The environmental area called the Neue Welt (new world) evolved in the 17th century as the industry started to establish itself around the upper end of the "St. Alban-Teich". This is an artificially constructed canal built during the 12th century to bring water (water power) to the industry in Basel.

Later, during 1624–25, the canal was prolonged through Brüglingen towards the Birs waterfall in Münchenstein. From here the water is diverged to the canal. Here there is a small power station that has been built onto the waterfall.

The residential estate Wasserhaus lies on the left bank of the river Birs, between the industrial area of the Neue Welt and the waterfall.

==History==
Up until the end of the First World War, the building of residential areas was confined to areas within the Basel city boundaries. Soon after the First World War, however, the suburban areas started being inhabited and expanded. It was during this period that large residential building blocks were erected in Basel's peripheries. These quarters were renowned for their high quality standards of residence, but also for their modest social attraction.

On the other hand, experiments were made with generously arranged cooperative settlements, primarily terraced houses with individual gardens. The communal housing estate "Freidorf" in Muttenz and "Wasserhaus" in Münchenstein are two prime examples of this evolution. These estates were developed to enhance the social charm in the rural community.

The "Wasserhaus" residential area was built during 1920–21. The estate originated thanks to financial investments from the regional industry. In the beginning the industries themselves administrated the cooperative in the function of housing for their workers. Later the small residential cooperative progressed as an alternative to the public pension schemes. During the 1980s the private pension schemes expanded, and the small cooperative was continually losing its financial advantages. Subsequently the houses were placed on the market and the cooperative folded.

==Architecture==
The estate was developed by the architect Wilhelm Eduard Brodtbeck (1873–1957) from Liestal (canton Baselland), concluding the plans drawn by Prof. Hans Benno Bernoulli (1876–1959).
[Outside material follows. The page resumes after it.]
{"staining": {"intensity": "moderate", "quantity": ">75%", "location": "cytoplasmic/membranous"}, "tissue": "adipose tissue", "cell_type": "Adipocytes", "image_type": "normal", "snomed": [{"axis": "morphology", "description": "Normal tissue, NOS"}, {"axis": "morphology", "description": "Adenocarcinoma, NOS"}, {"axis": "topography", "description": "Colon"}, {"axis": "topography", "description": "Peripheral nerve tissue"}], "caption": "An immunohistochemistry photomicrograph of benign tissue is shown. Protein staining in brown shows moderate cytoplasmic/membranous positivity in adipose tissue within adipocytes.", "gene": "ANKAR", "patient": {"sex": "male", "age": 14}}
Not only the funds and organisation originated from an innovative idea. The architecture was also revolutionary. Built on a vast unrestricted zone, far away from the town boundaries, the original project was foreseen for 100 residential terraced houses. These houses arranged uniformly distributed along two parallel streets in a north–south axis. Each house with a small garden to the street and a spacious rear garden. It was also foreseen to have a, focal and social, centrally situated congregational building as main component.

However, due to financial problems, only a part of the original plans (60 houses) were completed and this without the important central connecting elements. Nevertheless, because of the unique archetype nature and the prototypical neighbourhood, the Wasserhaus estate was taken up in the inventory of the valuable and worthy of protection place of interest. Inventar der schützenswerten Ortsbilder (ISOS)

The original project had also foreseen a large gardening area. These garden plots were later used as building space. An extension was built onto the estate during 1995–98.